Big corporations and the super-wealthy lavished their donations on the Republican Party because Republicans promised them a giant tax cut if they won. As Sen. Lindsey Graham warned his Republican colleagues "financial contributions will stop" if the GOP didn't come through.

The political investments paid off big. Pfizer, whose 2016 contributions to the GOP totaled $16 million, will reap an estimated $39 billion in tax savings by 2022. GE contributed $20 million and will get back $16 billion. Chevron donated $13 million and will receive $9 billion.

Groups supported by Charles and the late David Koch spent more than $20 million promoting the tax cut, which will save them and their heirs between $1 billion and $1.4 billion a year.


Not even a sizzling economy could match these returns.

With the help of the tax cut, corporate profits are now at an all-time high. But almost nothing has trickled down. Companies have spent most of their extra cash on stock buybacks and dividends. This has given the stock market a sugar high but has left little for workers.

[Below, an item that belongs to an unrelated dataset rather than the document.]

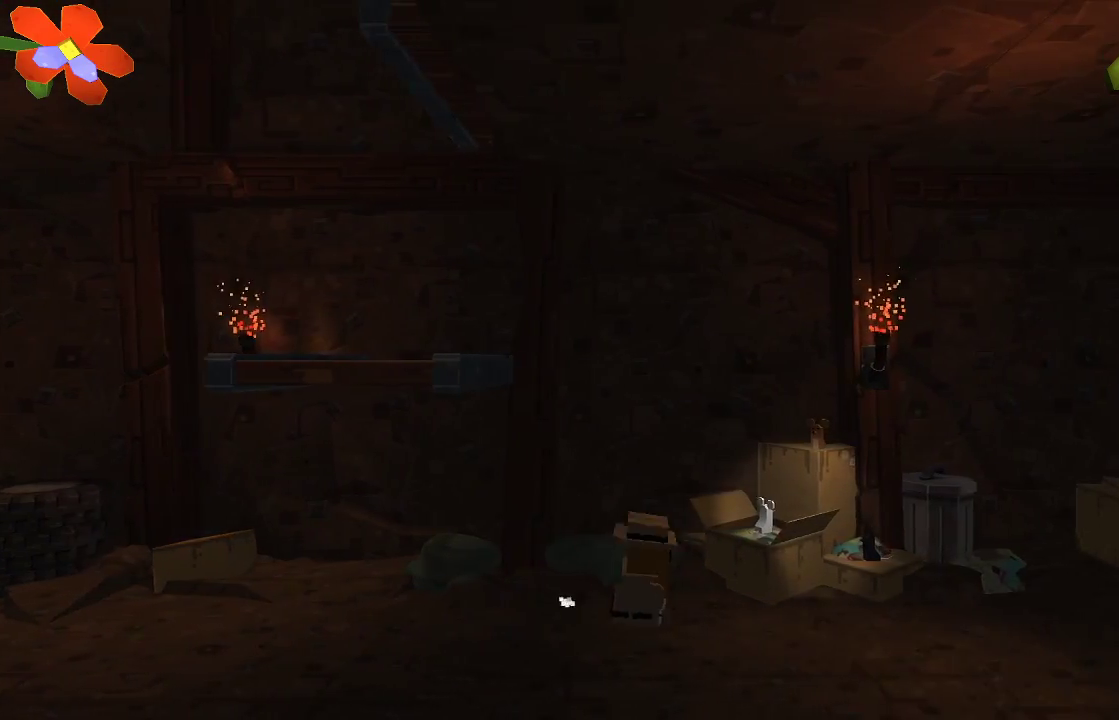
{"buttons": [], "left_stick": "right", "right_stick": "center", "events": []}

The anti-democracy decade has been hard on American workers. Despite the longest economic expansion in modern history, real wages have barely risen. The share of corporate profits going to workers still isn't back to where it was before the 2008 financial crisis. Never in the history of economic data have corporate profits outgrown employee compensation so clearly and for so long.

The so-called "free market" has been taken over by crony capitalism, corporate bailouts and corporate welfare.